The CRS requires jurisdictions to collect appropriate financial information from their banks and other financial institutions, and exchange this information with other jurisdictions, automatically.
How Are Residents Exposed to AEOI?
Andorra’s banking secrecy (or perhaps privacy is a better word), remains for resident accounts. Financial institutions are not required to share information about resident accounts to Andorran authorities.
Given the Automatic Exchange of Information is a reciprocal agreement, Andorra will receive information from other jurisdictions. Therefore residents should assume Andorran authorities will be aware of their accounts abroad.
This is positive news for residents of Andorra who declare income appropriately to the government, as it means their financial information from within the Principality should kept private.
Information is shared on the bank accounts of non-resident individuals and entities, consisting of:
- account number,
- taxpayer ID number,
- date of birth,
- income (interest, dividends, insurance income, etc),
- sale proceeds,
- account balances,
- for company accounts, ultimate beneficiary owners.
When Did Reporting Begin?
Andorran institutions began collecting information in 2017 and reporting began in 2018.

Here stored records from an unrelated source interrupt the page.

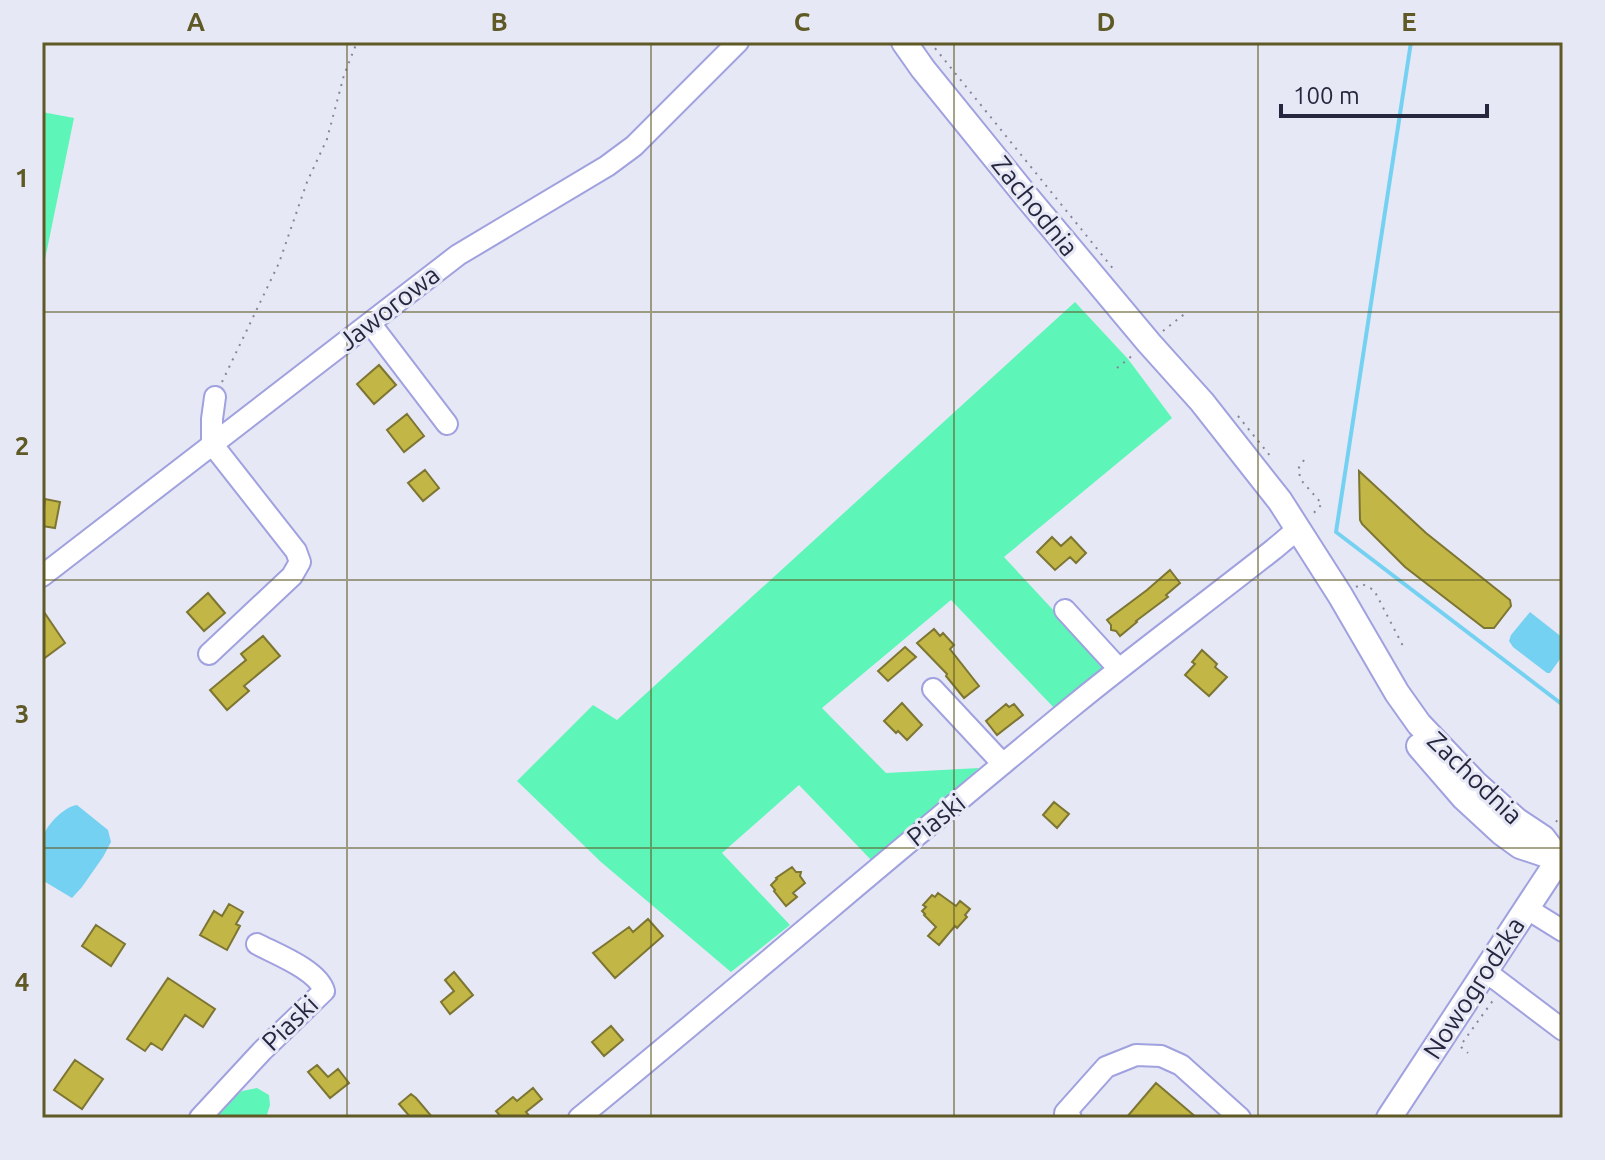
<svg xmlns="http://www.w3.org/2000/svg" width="1605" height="1160" font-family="Ubuntu,sans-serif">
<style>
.green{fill:#5ef5b8}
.water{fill:#75d1f1}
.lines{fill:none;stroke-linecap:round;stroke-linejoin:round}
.stream{stroke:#75d1f1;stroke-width:4}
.building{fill:#c2b646;stroke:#7d7532;stroke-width:2}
.minor-casing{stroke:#a0a1df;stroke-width:24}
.major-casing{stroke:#a0a1df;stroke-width:28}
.path{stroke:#868699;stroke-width:2;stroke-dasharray:2 6;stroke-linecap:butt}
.minor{stroke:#fff;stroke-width:20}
.major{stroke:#fff;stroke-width:24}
.grid{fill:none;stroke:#5f5925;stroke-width:2;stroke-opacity:0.55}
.labels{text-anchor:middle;stroke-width:6;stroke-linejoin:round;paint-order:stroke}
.street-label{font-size:26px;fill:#26263e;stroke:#e7e8f5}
.neatline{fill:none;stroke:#5f5925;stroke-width:3}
.grid-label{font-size:26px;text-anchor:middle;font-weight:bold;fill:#5f5925}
</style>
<rect width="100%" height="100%" fill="#e7e8f5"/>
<!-- green -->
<path class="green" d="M42,112L74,118L42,274Z
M1075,302L1128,359L1172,418L1004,557L1107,668L1057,711L951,600L822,708L886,773L979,768L873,862L799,785L722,853L790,925L731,972L601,862L517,781L593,705L617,720Z
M257,1088L269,1095L270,1105L266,1118H210L242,1091Z"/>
<!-- water -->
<path class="water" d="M1530,612L1563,638V655L1550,673H1547L1513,647L1509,641L1511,635Z
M77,805L108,830L111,842L103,857L82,887L72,898L42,880C42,867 40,853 42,841C44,827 63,807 77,805Z"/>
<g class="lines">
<!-- stream -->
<path class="stream" d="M1411,42L1336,532L1563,705"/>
</g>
<!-- building -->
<path class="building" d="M379,365L396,385L374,404L357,384Z
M407,414L424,436L404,452L387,430Z
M425,470L439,488L423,501L408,483Z
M1359,471L1426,533L1510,600L1511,606L1494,628H1484L1405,567L1362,524L1360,520Z
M45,499L60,502L55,528L42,526Z
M1052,537L1061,546L1071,537L1086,553L1076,563L1070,557L1055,570L1037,552Z
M1170,570L1180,583L1166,595L1168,597L1136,621L1137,622L1120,636L1116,631L1111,630V625L1107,620L1147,590Z
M208,593L225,613L204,631L187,612Z
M42,609L65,643L42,660Z
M934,629L940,636L943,633L954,645L950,649L979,686L964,698L946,676L947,674L917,643Z
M263,636L280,656L244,686L249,691L227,710L210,690L246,660L241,654Z
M905,647L916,657L888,681L878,671Z
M1202,650L1217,664L1215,667L1227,677L1209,696L1185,675L1195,664L1192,662Z
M902,703L922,725L907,740L898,731L896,733L884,721Z
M1006,704L1009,707L1014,704L1023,715L997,735L986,721Z
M1054,802L1069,814L1057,828L1043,815Z
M792,867L796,872H801L800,876L805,883L793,893L797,897L786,906L774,891L775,890L771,885L777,879L776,878Z
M938,893L956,906L960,901L970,909L965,915L967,917L957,928L955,926L939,945L928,936L936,927L924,915L925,914L922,911L926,907L923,905L932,895L935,897Z
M229,904L243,912L236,924L240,926L227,950L200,935L214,911L222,916Z
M648,919L663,936L615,978L593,953L629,927L633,932Z
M96,925L125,944L111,966L82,946Z
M454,972L473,995L450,1014L441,1002L454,991L445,980Z
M168,978L215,1009L203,1027L185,1015L162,1050L151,1043L145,1051L127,1039Z
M611,1026L623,1040L604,1056L592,1042Z
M75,1060L103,1079L82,1109L54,1090Z
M317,1065L328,1077L338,1069L349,1083L330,1098L308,1072Z
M1156,1083L1197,1118H1126Z
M533,1088L542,1099L526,1112L531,1118H502L496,1111L513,1097L517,1101Z
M411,1094L416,1098L433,1118H411L399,1104Z"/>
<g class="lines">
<defs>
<path id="minor" d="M370,323L447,424
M42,576L458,255L607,166L634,146L738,42
M1065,610L1119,669
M209,654L292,576L300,562L296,551L212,444V419L215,397
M933,689L1003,764
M1526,908L1563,931
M1485,971L1563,1030
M200,1118L262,1051L324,991C318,970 276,954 257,944
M579,1118C745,982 907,842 1073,706C1139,652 1207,602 1274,549L1299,528
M1071,1118L1065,1113L1106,1067L1136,1055L1161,1056L1181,1065L1240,1118"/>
<path id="major" d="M904,42L923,69L1026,196L1149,343L1202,402L1280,501L1340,595L1397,693L1419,724L1476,784L1516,820L1543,838L1559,859
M1419,746L1464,798L1502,833L1520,846L1559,859
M1389,1118L1563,853"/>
</defs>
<!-- minor casing -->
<use href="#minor" class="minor-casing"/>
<!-- major casing -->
<use href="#major" class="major-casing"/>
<!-- path -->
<path class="path" d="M930,42L1115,271
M1163,331L1187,312
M1117,368L1133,355
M222,382L279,263L307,182L327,139L344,75L357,42
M1238,416L1271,457
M1304,460L1298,469L1301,480L1322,504L1311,516
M1356,587L1362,584L1374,590L1403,646
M1556,822L1563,813
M1463,1042L1494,999
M1461,1047L1468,1053"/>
<!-- minor -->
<use href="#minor" class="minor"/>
<!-- major -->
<use href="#major" class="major"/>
</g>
<!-- grid -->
<path class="grid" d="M347,42V1118M651,42V1118M954,42V1118M1258,42V1118M42,312H1563M42,580H1563M42,848H1563"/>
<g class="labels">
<!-- street labels -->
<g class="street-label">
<text transform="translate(1035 206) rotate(51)" y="9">Zachodnia</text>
<text transform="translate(389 308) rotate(-38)" y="9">Jaworowa</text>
<text transform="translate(1475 778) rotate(44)" y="9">Zachodnia</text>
<text transform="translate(936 820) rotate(-39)" y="9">Piaski</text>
<text transform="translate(1474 988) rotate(-57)" y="9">Nowogrodzka</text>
<text transform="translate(290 1023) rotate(-44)" y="9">Piaski</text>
</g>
</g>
<!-- border -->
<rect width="1605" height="1160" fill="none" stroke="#e7e8f5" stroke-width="88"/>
<!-- scale -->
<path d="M1281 104v12h206v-12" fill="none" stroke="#26263e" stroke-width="4"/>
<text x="1293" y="104" font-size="24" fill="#26263e" stroke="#e7e8f5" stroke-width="6" paint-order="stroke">100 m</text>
<rect x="44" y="44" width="1517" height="1072" class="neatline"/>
<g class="grid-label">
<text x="196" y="31">A</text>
<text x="499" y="31">B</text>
<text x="802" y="31">C</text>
<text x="1106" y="31">D</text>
<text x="1409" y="31">E</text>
<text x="22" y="187">1</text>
<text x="22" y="455">2</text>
<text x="22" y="723">3</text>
<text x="22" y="991">4</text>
</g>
</svg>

To stay up to date, keep an eye on this page.
In 2015, Banca Privada d’Andorra, the bank known locally as “BPA”, was accused of money laundering by the US Treasury Department.
The local opinion (that BPA was a sacrificial lamb) differs somewhat to the one that was told in major press around the world.
Whatever the truth is, this scandal combined with CRS has placed significant pressure on the Andorran banking system, with due diligence and KYC process often becoming difficult for individuals and companies.
Andorra’s Banking Secrecy: Going the Way of the World
Despite a financial secrecy score of 66/100 (only 10 points below that of Switzerland), Andorra ranks 105 on the Financial Secrecy Index. This is due to the countries’ small size and impact on the global economy.
Andorra’s government and financial industry is moving towards a model of transparency without greed. Taxation in Andorra remains low and fair, but resident and non-resident individuals and entities must be compliant both within the boundaries of the country and abroad.